Start of The input

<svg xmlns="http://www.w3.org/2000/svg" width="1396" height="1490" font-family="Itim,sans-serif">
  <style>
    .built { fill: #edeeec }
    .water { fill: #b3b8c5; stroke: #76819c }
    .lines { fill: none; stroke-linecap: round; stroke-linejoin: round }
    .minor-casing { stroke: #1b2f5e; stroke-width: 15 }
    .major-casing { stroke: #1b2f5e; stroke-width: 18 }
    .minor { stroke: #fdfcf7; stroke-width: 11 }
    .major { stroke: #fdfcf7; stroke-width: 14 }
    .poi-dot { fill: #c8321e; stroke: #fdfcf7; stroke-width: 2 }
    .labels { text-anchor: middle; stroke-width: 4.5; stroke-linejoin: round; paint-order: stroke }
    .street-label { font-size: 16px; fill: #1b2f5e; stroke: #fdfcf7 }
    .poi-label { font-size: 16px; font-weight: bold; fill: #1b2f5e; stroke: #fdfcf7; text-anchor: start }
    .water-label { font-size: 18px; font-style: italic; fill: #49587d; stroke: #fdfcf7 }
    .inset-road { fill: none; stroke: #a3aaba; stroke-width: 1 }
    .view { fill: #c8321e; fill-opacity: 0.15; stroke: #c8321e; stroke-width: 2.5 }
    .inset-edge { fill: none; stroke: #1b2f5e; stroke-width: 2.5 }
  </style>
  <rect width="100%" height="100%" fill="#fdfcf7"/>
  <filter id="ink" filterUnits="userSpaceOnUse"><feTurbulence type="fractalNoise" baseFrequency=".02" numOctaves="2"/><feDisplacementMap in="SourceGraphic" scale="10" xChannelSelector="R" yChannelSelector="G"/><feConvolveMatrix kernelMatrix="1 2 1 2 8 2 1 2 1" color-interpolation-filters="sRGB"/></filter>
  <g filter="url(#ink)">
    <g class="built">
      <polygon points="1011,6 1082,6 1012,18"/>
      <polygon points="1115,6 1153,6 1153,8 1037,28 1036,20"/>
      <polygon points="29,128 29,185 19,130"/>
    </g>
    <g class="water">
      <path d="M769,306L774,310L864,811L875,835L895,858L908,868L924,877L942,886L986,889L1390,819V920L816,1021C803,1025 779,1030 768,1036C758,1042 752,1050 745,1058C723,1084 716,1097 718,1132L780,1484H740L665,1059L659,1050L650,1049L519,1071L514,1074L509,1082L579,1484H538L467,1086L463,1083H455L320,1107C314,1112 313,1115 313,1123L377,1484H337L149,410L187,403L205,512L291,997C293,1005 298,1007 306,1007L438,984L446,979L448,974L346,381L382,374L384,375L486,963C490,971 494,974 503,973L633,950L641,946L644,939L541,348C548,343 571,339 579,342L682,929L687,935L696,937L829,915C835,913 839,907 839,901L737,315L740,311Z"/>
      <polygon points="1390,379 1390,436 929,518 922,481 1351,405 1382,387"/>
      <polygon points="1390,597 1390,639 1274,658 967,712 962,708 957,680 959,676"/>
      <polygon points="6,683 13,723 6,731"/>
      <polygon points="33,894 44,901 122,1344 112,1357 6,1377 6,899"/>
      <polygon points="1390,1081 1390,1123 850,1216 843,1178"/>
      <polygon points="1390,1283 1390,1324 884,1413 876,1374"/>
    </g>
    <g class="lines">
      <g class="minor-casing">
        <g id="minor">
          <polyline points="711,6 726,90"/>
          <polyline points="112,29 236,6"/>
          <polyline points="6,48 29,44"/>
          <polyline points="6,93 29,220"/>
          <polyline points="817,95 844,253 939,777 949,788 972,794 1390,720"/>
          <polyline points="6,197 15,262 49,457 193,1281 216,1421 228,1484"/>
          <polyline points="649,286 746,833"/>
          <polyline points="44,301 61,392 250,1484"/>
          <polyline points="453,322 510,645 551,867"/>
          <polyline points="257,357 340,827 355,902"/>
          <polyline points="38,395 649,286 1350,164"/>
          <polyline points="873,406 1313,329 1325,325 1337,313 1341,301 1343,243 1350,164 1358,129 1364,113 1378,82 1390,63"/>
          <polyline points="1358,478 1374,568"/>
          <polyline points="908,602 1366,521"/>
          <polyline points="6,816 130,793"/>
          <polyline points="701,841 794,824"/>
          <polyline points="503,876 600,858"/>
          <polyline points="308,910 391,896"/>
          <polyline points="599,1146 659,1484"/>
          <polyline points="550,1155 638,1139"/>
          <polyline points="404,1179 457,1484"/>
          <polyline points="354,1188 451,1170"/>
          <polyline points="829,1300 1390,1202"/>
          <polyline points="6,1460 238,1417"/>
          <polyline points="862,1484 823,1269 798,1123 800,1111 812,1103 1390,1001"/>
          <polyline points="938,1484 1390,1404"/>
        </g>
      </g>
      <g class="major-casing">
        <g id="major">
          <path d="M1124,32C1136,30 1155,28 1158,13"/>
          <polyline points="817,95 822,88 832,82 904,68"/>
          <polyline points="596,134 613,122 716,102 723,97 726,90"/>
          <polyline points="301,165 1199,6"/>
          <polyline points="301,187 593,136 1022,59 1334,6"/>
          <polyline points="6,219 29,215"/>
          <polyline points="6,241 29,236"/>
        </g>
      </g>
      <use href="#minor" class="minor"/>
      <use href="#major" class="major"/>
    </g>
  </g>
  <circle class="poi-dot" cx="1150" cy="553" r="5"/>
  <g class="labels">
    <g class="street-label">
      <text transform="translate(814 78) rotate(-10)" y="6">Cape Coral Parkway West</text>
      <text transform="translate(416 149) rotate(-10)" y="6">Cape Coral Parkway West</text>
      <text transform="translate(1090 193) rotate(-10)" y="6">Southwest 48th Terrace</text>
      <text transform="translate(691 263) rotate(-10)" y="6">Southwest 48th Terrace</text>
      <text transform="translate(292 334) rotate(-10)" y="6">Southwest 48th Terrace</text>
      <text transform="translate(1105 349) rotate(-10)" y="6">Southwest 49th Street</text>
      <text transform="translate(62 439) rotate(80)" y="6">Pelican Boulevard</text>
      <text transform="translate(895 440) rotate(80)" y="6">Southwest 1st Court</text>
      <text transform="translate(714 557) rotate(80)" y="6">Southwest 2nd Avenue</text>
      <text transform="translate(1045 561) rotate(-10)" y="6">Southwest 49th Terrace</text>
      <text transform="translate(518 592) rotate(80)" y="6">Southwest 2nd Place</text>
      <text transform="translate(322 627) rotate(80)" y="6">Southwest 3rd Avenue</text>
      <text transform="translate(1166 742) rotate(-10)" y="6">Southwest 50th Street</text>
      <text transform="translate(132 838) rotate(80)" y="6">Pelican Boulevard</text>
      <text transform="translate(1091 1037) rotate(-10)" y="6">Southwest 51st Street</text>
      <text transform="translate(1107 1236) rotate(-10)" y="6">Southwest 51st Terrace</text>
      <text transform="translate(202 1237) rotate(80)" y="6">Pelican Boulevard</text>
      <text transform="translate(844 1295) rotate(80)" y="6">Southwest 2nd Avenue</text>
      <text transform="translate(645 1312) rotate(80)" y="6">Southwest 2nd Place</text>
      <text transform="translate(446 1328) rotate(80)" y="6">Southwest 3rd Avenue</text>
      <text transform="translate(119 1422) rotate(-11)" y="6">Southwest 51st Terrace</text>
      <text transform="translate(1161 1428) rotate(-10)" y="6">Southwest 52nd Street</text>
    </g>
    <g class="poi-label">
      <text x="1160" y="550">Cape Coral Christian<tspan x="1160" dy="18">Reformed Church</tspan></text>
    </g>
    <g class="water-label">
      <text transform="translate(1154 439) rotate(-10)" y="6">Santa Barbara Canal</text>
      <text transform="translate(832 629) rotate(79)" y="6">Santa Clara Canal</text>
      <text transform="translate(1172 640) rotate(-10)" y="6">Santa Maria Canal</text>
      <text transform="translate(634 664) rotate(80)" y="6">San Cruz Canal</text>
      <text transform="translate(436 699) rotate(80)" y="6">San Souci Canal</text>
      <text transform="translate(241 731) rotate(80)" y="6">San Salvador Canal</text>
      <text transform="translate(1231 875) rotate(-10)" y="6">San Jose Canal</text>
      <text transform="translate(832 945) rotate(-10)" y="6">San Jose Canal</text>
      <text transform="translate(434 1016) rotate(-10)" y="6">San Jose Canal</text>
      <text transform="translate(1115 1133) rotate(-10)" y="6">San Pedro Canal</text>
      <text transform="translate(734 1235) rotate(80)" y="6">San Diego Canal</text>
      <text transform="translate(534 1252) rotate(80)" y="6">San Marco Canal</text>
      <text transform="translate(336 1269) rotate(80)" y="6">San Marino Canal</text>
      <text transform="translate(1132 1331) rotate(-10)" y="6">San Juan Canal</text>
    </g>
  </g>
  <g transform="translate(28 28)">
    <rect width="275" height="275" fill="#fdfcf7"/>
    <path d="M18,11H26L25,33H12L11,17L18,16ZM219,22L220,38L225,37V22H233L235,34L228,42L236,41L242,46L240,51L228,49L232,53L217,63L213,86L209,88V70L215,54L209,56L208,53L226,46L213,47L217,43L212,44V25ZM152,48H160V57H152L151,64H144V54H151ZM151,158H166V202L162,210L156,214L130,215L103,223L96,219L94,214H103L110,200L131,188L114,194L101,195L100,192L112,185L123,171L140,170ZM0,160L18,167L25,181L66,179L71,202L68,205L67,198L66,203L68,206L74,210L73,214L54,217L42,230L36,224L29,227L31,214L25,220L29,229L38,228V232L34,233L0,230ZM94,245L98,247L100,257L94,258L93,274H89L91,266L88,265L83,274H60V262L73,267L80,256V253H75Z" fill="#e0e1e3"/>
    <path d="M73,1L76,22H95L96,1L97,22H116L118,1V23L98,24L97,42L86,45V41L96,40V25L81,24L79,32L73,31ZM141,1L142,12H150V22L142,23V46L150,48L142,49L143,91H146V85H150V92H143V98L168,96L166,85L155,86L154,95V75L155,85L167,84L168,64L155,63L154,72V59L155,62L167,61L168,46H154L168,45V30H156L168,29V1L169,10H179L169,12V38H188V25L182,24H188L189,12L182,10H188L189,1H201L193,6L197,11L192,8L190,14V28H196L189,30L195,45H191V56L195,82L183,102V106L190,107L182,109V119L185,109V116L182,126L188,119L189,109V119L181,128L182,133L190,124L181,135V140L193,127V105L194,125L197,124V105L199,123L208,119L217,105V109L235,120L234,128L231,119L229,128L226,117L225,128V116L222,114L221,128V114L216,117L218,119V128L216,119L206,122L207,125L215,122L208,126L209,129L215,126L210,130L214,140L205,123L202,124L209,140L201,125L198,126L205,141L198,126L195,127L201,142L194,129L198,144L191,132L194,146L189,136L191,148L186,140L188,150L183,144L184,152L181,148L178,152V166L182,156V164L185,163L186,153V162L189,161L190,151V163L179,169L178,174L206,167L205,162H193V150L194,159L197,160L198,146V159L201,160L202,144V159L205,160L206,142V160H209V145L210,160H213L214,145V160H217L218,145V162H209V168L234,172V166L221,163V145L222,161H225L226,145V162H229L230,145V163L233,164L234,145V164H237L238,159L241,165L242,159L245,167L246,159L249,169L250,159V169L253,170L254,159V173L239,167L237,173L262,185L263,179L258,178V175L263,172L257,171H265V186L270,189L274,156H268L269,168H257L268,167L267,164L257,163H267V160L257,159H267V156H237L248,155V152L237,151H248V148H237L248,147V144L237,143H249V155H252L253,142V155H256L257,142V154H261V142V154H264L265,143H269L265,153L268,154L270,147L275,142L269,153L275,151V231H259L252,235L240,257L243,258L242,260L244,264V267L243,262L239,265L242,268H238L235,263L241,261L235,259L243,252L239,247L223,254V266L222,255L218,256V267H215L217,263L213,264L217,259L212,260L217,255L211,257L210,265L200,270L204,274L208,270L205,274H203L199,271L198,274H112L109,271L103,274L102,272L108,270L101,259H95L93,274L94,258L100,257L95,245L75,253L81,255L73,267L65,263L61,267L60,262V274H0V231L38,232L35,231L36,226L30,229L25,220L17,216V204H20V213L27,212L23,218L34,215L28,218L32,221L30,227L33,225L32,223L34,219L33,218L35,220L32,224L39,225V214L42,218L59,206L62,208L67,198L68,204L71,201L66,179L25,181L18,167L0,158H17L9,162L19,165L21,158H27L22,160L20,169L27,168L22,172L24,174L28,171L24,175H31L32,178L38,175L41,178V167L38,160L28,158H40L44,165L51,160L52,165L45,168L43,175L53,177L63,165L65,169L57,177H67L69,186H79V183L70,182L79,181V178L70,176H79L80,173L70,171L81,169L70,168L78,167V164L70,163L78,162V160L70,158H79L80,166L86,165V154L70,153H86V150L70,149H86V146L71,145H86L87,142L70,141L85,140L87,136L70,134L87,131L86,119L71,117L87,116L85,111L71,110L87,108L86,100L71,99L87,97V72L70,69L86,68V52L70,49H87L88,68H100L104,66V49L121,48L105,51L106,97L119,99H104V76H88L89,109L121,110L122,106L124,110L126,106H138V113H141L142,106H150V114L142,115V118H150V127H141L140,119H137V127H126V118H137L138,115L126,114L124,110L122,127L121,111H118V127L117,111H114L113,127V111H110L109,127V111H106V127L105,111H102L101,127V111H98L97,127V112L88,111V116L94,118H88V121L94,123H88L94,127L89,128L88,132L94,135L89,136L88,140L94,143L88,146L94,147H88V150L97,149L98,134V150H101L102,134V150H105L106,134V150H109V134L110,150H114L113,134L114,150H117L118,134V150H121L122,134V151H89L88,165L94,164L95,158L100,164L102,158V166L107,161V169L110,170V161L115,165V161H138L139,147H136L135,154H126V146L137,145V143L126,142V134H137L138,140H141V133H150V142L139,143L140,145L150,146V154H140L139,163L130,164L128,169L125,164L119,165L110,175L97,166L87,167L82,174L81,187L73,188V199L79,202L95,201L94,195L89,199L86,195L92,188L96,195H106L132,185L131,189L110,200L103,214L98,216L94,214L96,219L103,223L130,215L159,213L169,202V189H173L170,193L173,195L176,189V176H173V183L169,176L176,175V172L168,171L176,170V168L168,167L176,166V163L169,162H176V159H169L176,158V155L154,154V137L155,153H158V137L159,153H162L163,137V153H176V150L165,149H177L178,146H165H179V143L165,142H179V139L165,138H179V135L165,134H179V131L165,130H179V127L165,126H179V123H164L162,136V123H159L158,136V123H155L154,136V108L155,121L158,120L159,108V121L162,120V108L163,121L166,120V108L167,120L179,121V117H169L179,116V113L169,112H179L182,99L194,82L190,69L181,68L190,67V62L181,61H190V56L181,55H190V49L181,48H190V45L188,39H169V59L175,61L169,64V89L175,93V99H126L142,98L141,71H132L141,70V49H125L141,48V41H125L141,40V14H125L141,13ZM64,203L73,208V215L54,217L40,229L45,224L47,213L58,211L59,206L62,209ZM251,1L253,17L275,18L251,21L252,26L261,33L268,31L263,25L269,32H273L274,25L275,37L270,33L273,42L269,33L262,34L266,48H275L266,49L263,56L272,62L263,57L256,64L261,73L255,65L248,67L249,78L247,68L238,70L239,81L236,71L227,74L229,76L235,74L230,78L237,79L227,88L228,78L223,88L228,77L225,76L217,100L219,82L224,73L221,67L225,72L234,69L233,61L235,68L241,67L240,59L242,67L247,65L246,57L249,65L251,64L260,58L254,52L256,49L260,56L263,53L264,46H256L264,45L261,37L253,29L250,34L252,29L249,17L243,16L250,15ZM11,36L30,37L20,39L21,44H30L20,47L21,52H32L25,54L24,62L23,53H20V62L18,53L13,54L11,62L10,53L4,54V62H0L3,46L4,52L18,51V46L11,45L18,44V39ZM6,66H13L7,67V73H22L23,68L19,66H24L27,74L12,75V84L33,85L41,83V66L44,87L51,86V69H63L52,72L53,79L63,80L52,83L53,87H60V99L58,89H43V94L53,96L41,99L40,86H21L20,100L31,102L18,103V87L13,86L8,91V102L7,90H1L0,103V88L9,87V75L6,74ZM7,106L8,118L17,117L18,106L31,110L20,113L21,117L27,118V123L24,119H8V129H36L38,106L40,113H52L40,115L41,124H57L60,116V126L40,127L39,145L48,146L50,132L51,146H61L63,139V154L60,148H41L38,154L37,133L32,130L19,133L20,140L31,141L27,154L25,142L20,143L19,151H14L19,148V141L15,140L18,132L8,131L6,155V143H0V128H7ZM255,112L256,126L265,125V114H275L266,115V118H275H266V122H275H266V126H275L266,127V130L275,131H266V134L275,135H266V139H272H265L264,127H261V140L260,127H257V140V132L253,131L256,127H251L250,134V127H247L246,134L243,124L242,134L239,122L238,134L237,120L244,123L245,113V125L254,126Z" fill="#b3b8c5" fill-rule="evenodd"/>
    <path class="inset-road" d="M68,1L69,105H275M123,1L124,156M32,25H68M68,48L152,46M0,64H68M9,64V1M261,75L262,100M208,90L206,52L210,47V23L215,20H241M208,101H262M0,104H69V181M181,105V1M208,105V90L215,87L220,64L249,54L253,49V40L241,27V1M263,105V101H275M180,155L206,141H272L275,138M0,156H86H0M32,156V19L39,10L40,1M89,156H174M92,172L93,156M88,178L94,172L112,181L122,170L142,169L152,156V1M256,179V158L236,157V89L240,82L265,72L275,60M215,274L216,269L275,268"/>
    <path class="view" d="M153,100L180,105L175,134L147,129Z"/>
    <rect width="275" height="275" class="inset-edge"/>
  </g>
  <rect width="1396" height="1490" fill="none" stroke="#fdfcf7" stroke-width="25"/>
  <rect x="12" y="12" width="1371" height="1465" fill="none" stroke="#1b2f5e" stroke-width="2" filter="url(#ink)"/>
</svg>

End of The input

▸ **Activity**: Find every line in the records that has the word "water". Copy those lines.

▸ **Exercise output**:
    .water { fill: #b3b8c5; stroke: #76819c }
    .water-label { font-size: 18px; font-style: italic; fill: #49587d; stroke: #fdfcf7 }
    <g class="water">
    <g class="water-label">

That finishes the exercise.